/ Financial behaviour of Gen-Z/ Discover
Unlike traditional research methods, we employed a discussion guide that involves in-depth qualitative interviews supplemented by interactive activities to explore Gen Z’s financial behaviours, decision-making processes, and trust in financial systems. The approach combines behavioural probes, scenario-based exercises, and hands-on financial simulations to extract insights beyond stated preferences.
The study utilizes a mix of visual, interactive, and narrative-based exercises designed to uncover motivations, preferences, and barriers in financial decision-making. These include:
Participants allocate funds across spending and savings/investment categories to reflect real-life financial priorities. It helps to understand their preferences and rationale while allocating money and reveals their thought process behind prioritising certain expenditures.
Back-casting techniques to understand how individuals set and work toward financial goals including the preferred sources of information, tools, and platforms that the participants use to make informed decisions.

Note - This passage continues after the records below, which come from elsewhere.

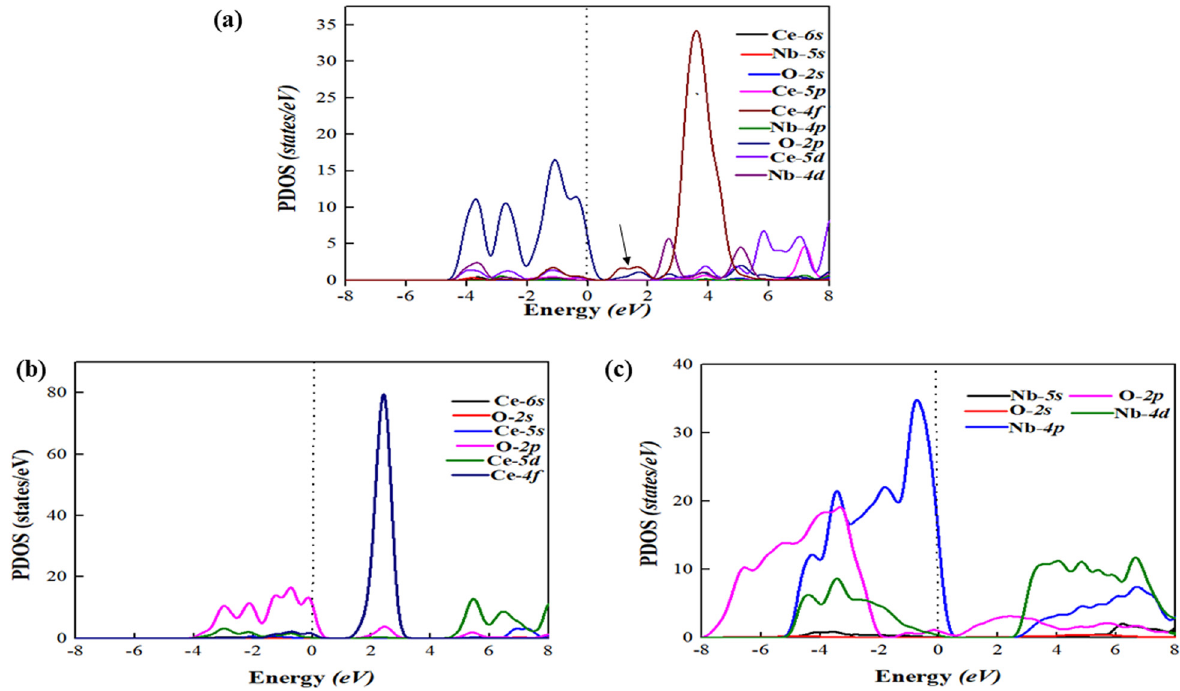
Figure 10: PDOS plots of ( a ) Nb - doped CeO 2 , ( b ) un - doped CeO 2 , and ( c ) Nb 2 O 5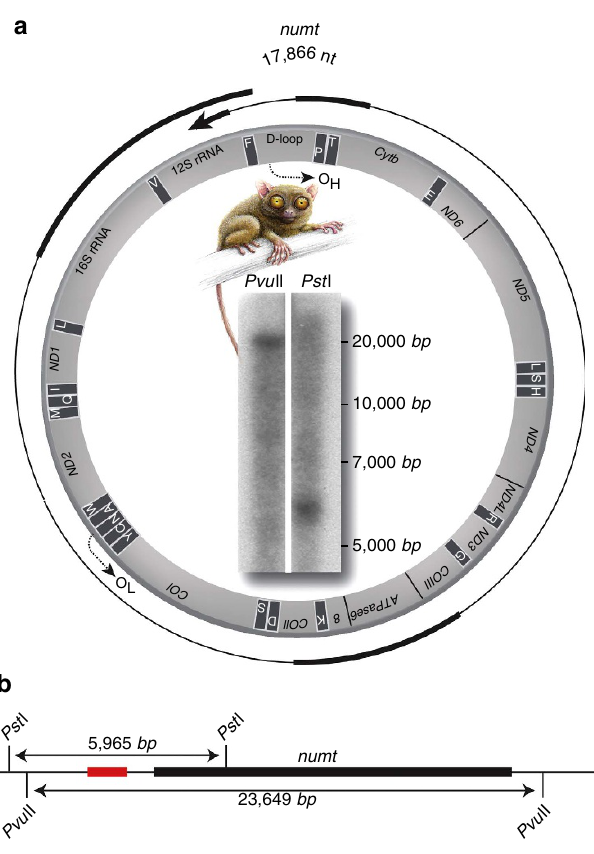
Figure 4 | A gene map of the tarsier-specific nuclear full-length mitochondrial (numt) DNA insertion. ( a ) The 17,866 nt numt covers the complete mitochondrial genome and also overlaps in the 12S rRNA/D-loop region. The genome organization of the tarsier mtDNA is displayed in the central ring in grey. A Southern blot of the numt is presented inside the central ring. ( b ) The restriction sites ( Pst I and Pvu II digestions), probe location (red bar), and corresponding lengths of the probes (5,965bp and 23,649bp) are denoted at the bottom (details are presented as Supplementary Fig. 6). The tarsiiform drawing was reproduced from Hartig et al. 14 with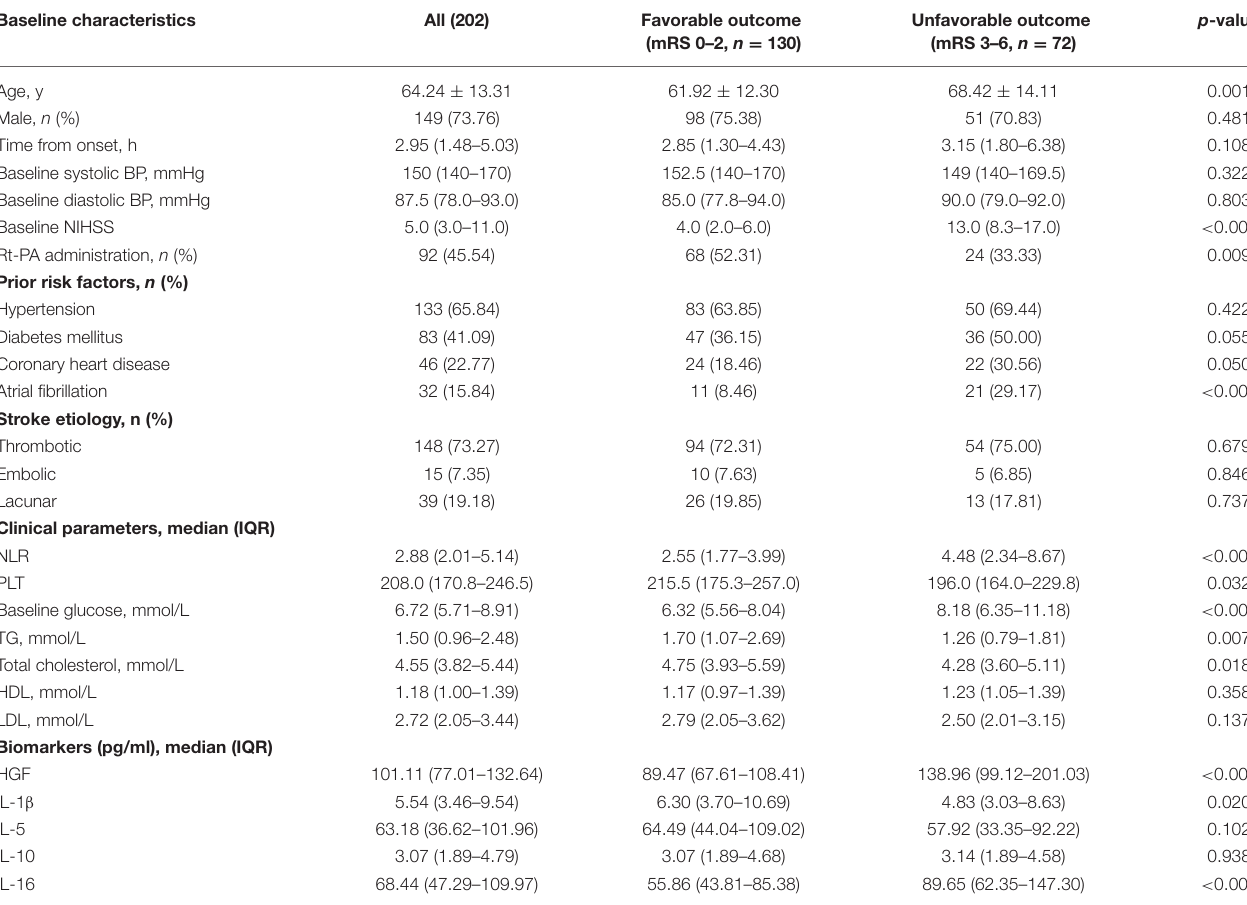
TABLE 1 | Clinical characteristics and inflammatory cytokines of AIS patients with favorable and unfavorable outcomes. Baseline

Using various situation cards, we explore trust levels, trade-offs, and considerations when choosing between formal and informal credit sources including the factors influencing trust and accessibility of these credit sources. This will help in identifying gaps and opportunities in credit accessibility for targeted interventions.
Enables participants visually represent their trust levels across three dimensions: information, advice, and transactions. Participants use a set of pre-defined source cards to place within concentric circles representing their level of trust.
The innermost circle represents the most trusted sources, while the outermost circle represents the least trusted. It helps in exploring how participants assign trust across different sources for financial information, advice, and making transactions, and to uncover gaps or opportunities for building trust in financial ecosystems.
Participants are presented with two groups of expenses—Planned (education, buying a car, study abroad) and Unplanned (medical emergency, vehicle repair, lending money to a friend).
Each participant selects three expense cards from these options and matches them with loan feature cards— for example- low interest rate, foreclose without penalty, no collateral required, and higher loan limit—to indicate their preferences.
Through this process, participants share their reasoning and reflect on the factors influencing their choices, exploring how loan features align with their needs and the trade-offs they are willing to make in different scenarios.
These tools bridge the gap between intention and action, revealing implicit biases, misconceptions, and gaps in financial awareness.